There are lots of interesting things that have hit interesting niches, but no one's hit that 80% use case. It'll be interesting to see if we can hit the 80% use case or if it really means that there'll always be a variety of PaaS ideas and platforms out there.
A couple of design principles that are brought into the conversation by these points. As Mark just mentioned, what's the right level of chunking of stuff? As you move up abstraction, you have to build groups of pieces together. So you begin to think, as an architect, in terms of repeatable design patterns and templates. You don't think of the ten pieces, you think of the chunk of pieces. So, increasingly, the software management tools and the way you think about design will have you thinking about installing an architecture rather than installing ten different pieces.

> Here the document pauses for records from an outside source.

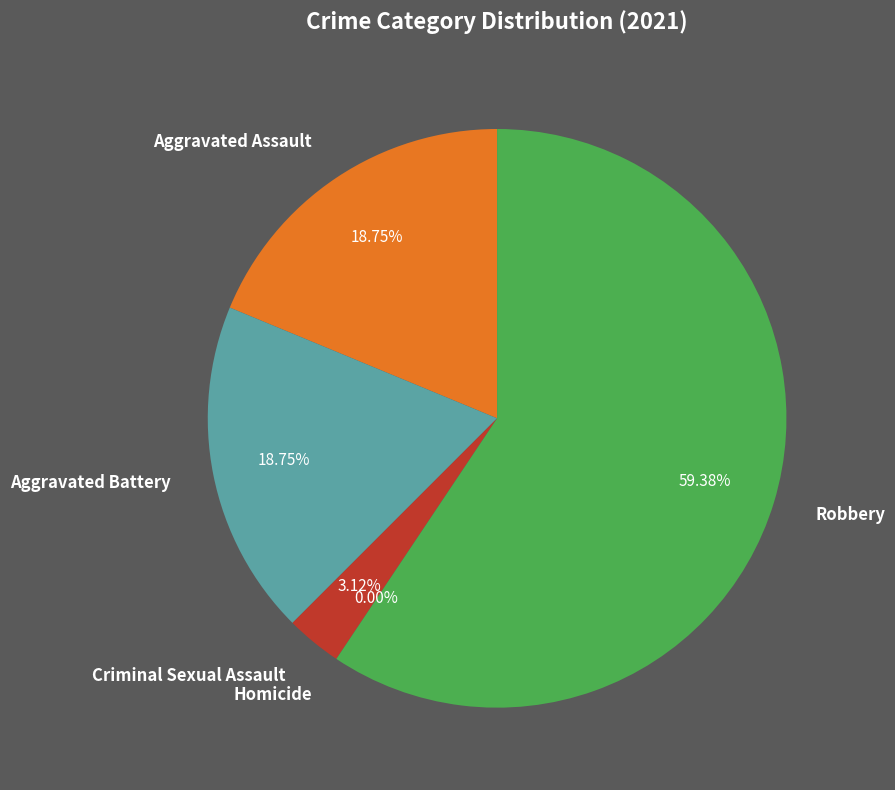

Rank the categories by value from lowest to highest.

Homicide, Criminal Sexual Assault, Aggravated Assault, Aggravated Battery, Robbery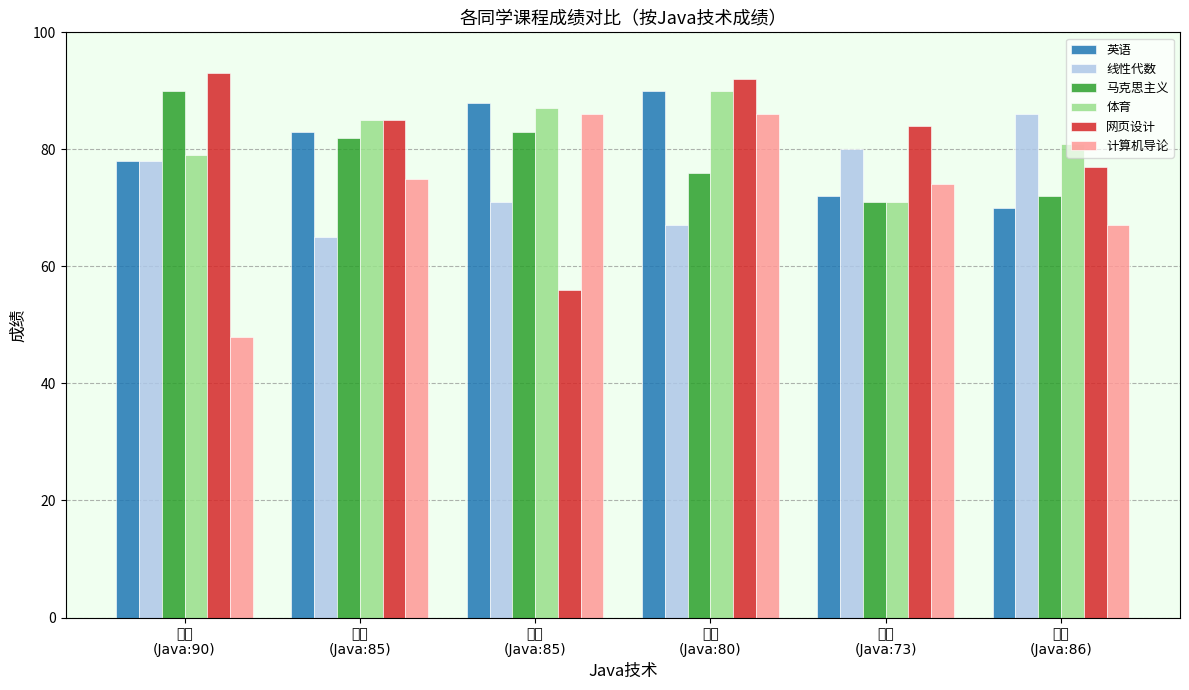

Reading right to left, transcribe all the data shown in this chart.

英语: 杨乐
(Java:86)=70	韩晓
(Java:73)=72	李壮
(Java:80)=90	颜美
(Java:85)=88	李普
(Java:85)=83	王芳
(Java:90)=78
线性代数: 杨乐
(Java:86)=86	韩晓
(Java:73)=80	李壮
(Java:80)=67	颜美
(Java:85)=71	李普
(Java:85)=65	王芳
(Java:90)=78
马克思主义: 杨乐
(Java:86)=72	韩晓
(Java:73)=71	李壮
(Java:80)=76	颜美
(Java:85)=83	李普
(Java:85)=82	王芳
(Java:90)=90
体育: 杨乐
(Java:86)=81	韩晓
(Java:73)=71	李壮
(Java:80)=90	颜美
(Java:85)=87	李普
(Java:85)=85	王芳
(Java:90)=79
网页设计: 杨乐
(Java:86)=77	韩晓
(Java:73)=84	李壮
(Java:80)=92	颜美
(Java:85)=56	李普
(Java:85)=85	王芳
(Java:90)=93
计算机导论: 杨乐
(Java:86)=67	韩晓
(Java:73)=74	李壮
(Java:80)=86	颜美
(Java:85)=86	李普
(Java:85)=75	王芳
(Java:90)=48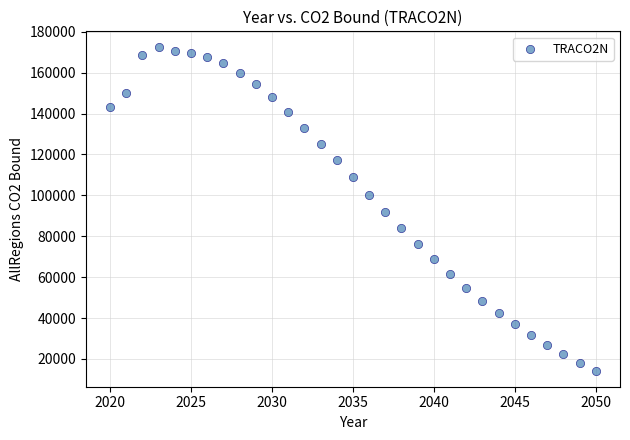

What is the range of X values (max minus min)?

30.0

I also think that you have a kind of a shift in the way in which you encapsulate things, finding the right size of the architectural components, and translating architectural patterns to this new physical universe. Ajay mentioned clusters; you have to create in the cloud a way of building clusters. If you were self-provisioning this feature in the past it involved dedicated machines talking to each other. You can build a cluster by load balancing two nodes in an environment, a lightweight cluster. But if you do that in a dynamic universe you don't know if those two virtual machines you just provisioned are on the same machine or on different machines.
So in your cloud you have to create concepts of usage pools, or domains, or zones that enable you to build in a virtual universe the things that you previously built in a physical universe.
The views expressed in this interview are those of the participants and do not necessarily reflect the views of Oracle.